Source material
###
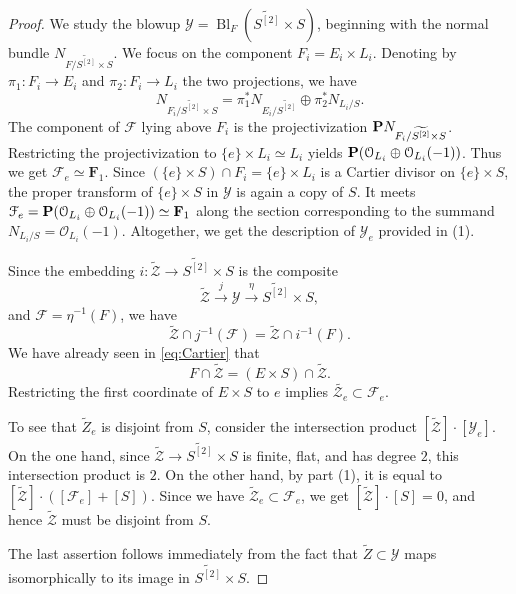\documentclass[12pt,reqno]{amsart}
\DeclareMathOperator{\Bl}{Bl}
\renewcommand{\to}{{\longrightarrow}}
\numberwithin{equation}{section}
\renewcommand{\O}{\mathcal O}
\newcommand{\F}{\mathbf F}
\newcommand{\td}{\widetilde}
\begin{document}
\begin{proof}
  We study the blowup $\mathcal{Y} = \Bl_{F} \left( \td{S^{[2]}} \times S
  \right)$, beginning with the normal bundle $N_{F/ \td{S^{[2]}} \times S }$.
  We focus on the component $F_{i} = E_{i} \times L_{i}$.
  Denoting by ${\pi}_1 \colon F_i \to E_i$ and ${\pi}_2 \colon F_i \to L_i$ the two projections, we have
  \[N_{F_{i}/ \td{S^{[2]}} \times S } = {\pi}_{1}^{*}
    N_{E_{i}/\td{S^{[2]}}} \oplus {\pi}_{2}^{*}N_{L_{i}/S}.\]
  The component of $\mathcal{F}$ lying above $F_{i}$ is the
  projectivization $\P N_{F_{i}/ \td{S^{[2]}} \times S }$.
  Restricting the projectivization to $\{e\} \times L_{i} \simeq L_i$ yields
  $\P (\O_{L_{i}} \oplus \O_{L_{i}}(-1))$.
  Thus we get  $\mathcal{F}_{e} \simeq \F_{1}$.
  Since $(\{e\} \times S) \cap F_{i} = \{e\} \times L_{i}$ is a Cartier
  divisor on $\{e\} \times S$, the proper transform of $\{e\} \times S$ in
  $\mathcal{Y}$ is again a copy of $S$.
  It meets
  $\mathcal{F}_{e} = \P (\O_{L_{i}} \oplus \O_{L_{i}}(-1)) \simeq
  \F_{1}$ along the section corresponding to the summand
  $N_{L_{i}/S} = \O_{L_{i}}(-1)$.
  Altogether, we get the description of $\mathcal{Y}_{e}$ provided in (1).

  Since the embedding $i \colon \widetilde {\mathcal Z} \to \widetilde{S^{[2]}} \times S$ is the composite
  \[\widetilde {\mathcal Z} \xrightarrow{j} \mathcal Y \xrightarrow{\eta} \widetilde{S^{[2]}} \times S,\]
  and $\mathcal F = \eta^{-1}(F)$, we have
  \[ \widetilde {\mathcal Z} \cap j^{-1}\left(\mathcal F\right) = \widetilde {\mathcal Z} \cap i^{-1}(F).\]
  We have already seen in \eqref{eq:Cartier} that
  \[F \cap \td{\mathcal{Z}} = (E \times S)\cap \td{\mathcal{Z}}.\]
  Restricting the first coordinate of $E \times S$ to $e$ implies
  $\td{\mathcal{Z}_{e}} \subset \mathcal{F}_{e}$.

  To see that $\widetilde Z_e$ is disjoint from $S$, consider
the intersection product
$[\td{\mathcal{Z}}] \cdot [\mathcal{Y}_{e}]$.  On the one hand, since
$\td{\mathcal{Z}} \to \td{S^{[2]}} \times S$ is finite,
flat, and has degree $2$, this intersection product is $2$.  On the
other hand, by part (1), it is equal to
$[\td{\mathcal{Z}}] \cdot ([\mathcal{F}_{e}]+ [S])$.
Since we have
$\td{\mathcal{Z}}_{e} \subset \mathcal{F}_{e}$, we get
$[\td{\mathcal{Z}}] \cdot [S] = 0$, and hence $\td{\mathcal Z}$ must be disjoint from $S$.

The last assertion follows immediately from the fact that $\widetilde Z \subset \mathcal Y$ maps isomorphically to its image in $\widetilde{S^{[2]}} \times S$.
\end{proof}
\end{document}
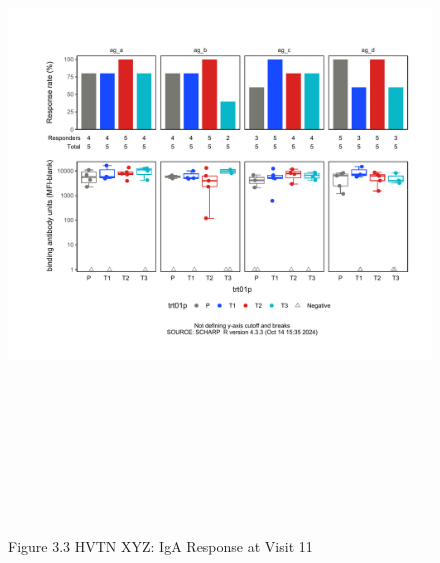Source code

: \documentclass[12pt]{article}
\begin{document}
\clearpage\begin{figure}[H]

{\centering \includegraphics[width=8.75in,height=7.25in]{test_cases_files/figure-latex/unnamed-chunk-6-3} 

}

\caption[Figure 3.3 boxplot (pos. response boxplots)]{Figure 3.3 HVTN XYZ: IgA Response at Visit 11}\label{fig:unnamed-chunk-6-3}
\end{figure}
\clearpage
\end{document}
###
Pick each line holding the word "renewcommand" out of the data and copy it.

\renewcommand{\to}{{\longrightarrow}}
\renewcommand{\O}{\mathcal O}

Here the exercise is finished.